Reputation: 35349
I want to get a manager and a list of employees that work for that manager in the same query, as such:
record 1: manager.name, manager.title
record 2: employee.name, employee.title
record 3: employee.name, employee.title
record 4: employee.name, employee.title
The information is all stored in the same table. I tried the following query, but it gives me a syntax error "1064":
SELECT employees.id, employees.name, employees.title, employees.managerId, managers.id, managers.title, managers.name
FROM employees
FULL OUTER JOIN employees AS managers ON employees.id = managers.managerId
WHERE employees.id = '1'
Now I know this will work if I use left join
but that doesn't seem efficient. The manager's name gets listed for each single employee row. I want it to be null. I know the manager's name already because it was the first record I asked for.

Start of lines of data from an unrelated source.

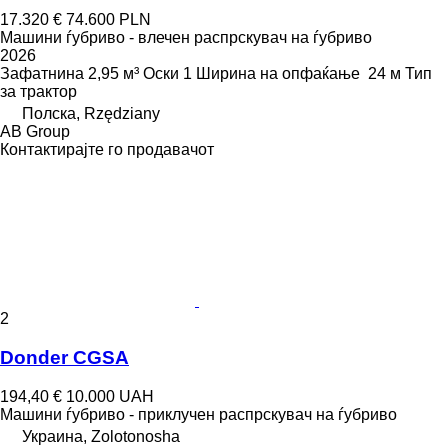
17.320 €
74.600 PLN
Машини ѓубриво - влечен распрскувач на ѓубриво
2026
Зафатнина
2,95 м³
Оски
1
Ширина на опфаќање
24 м
Тип
за трактор
Полска, Rzędziany
AB Group
Контактирајте го продавачот
2
Donder CGSA
194,40 €
10.000 UAH
Машини ѓубриво - приклучен распрскувач на ѓубриво
Украина, Zolotonosha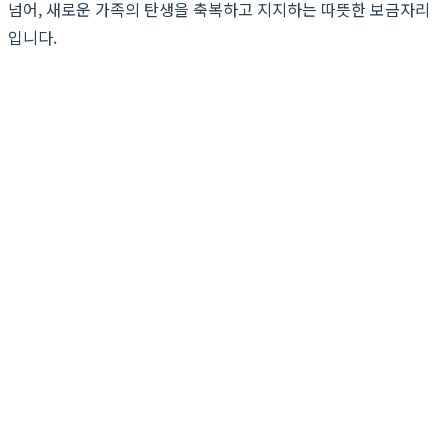
넘어, 새로운 가족의 탄생을 축복하고 지지하는 따뜻한 보금자리
입니다.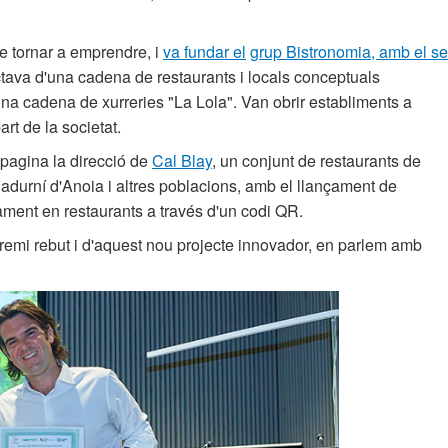
de tornar a emprendre, i
va fundar el
grup Bistronomia, amb el s
tava d'una cadena de restaurants i locals conceptuals
na cadena de xurreries "La Lola". Van obrir establiments a
art de la societat.
pagina la direcció de
Cal Blay
, un conjunt de restaurants de
adurní d'Anoia i altres poblacions, amb el llançament de
ament en restaurants a través d'un codi QR.
premi rebut i d'aquest nou projecte innovador, en parlem amb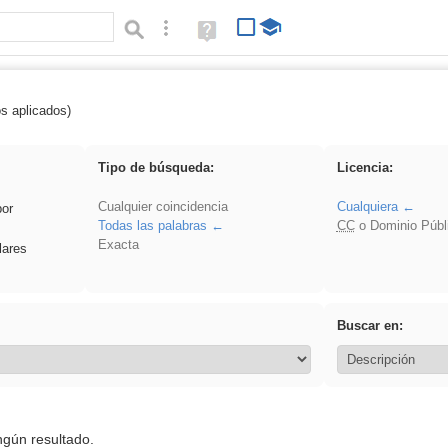
Búsqueda avanzada
Ayuda
(en
ventana
nueva)
os aplicados)
 EvAU
Tipo de búsqueda:
Licencia:
Cualquier coincidencia
Cualquiera
por
Todas las palabras
CC
o Dominio Públ
Exacta
lares
Buscar en:
ngún resultado.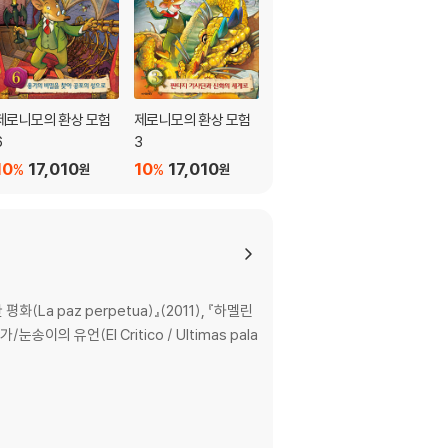
제로니모의 환상 모험
제로니모의 환상 모험
제로니모의 환상 모험 1
6
3
1
10
17,010
10
17,010
10
17,010
%
%
%
원
원
원
(La paz perpetua)』(2011), 『하멜린
평가/눈송이의 유언(El Critico / Ultimas pala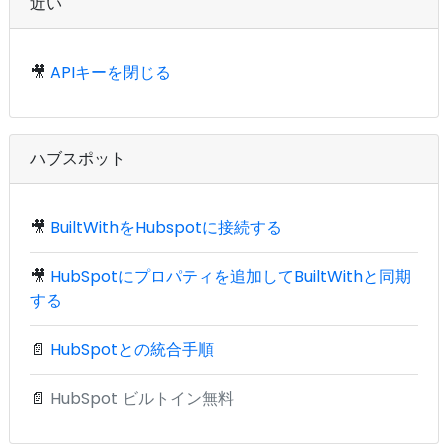
近い
🎥
APIキーを閉じる
ハブスポット
🎥
BuiltWithをHubspotに接続する
🎥
HubSpotにプロパティを追加してBuiltWithと同期
する
📄
HubSpotとの統合手順
📄
HubSpot ビルトイン無料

Any ideas where I'm going wrong?
Upvotes: 0
Views: 95
Reputation: 17735
Use a union:
SELECT id, name, title FROM employees WHERE id = 1
UNION
SELECT id, name, title FROM employees WHERE managerId = 1
The first row is your manager, the others are his employees.
Upvotes: 2
Reputation: 16120
Why not just
SELECT employees.id, employees.name, employees.title
WHERE employees.id = [manager ID]
OR employees.managerId = [manager ID]
?
That should produce the expected results you stated.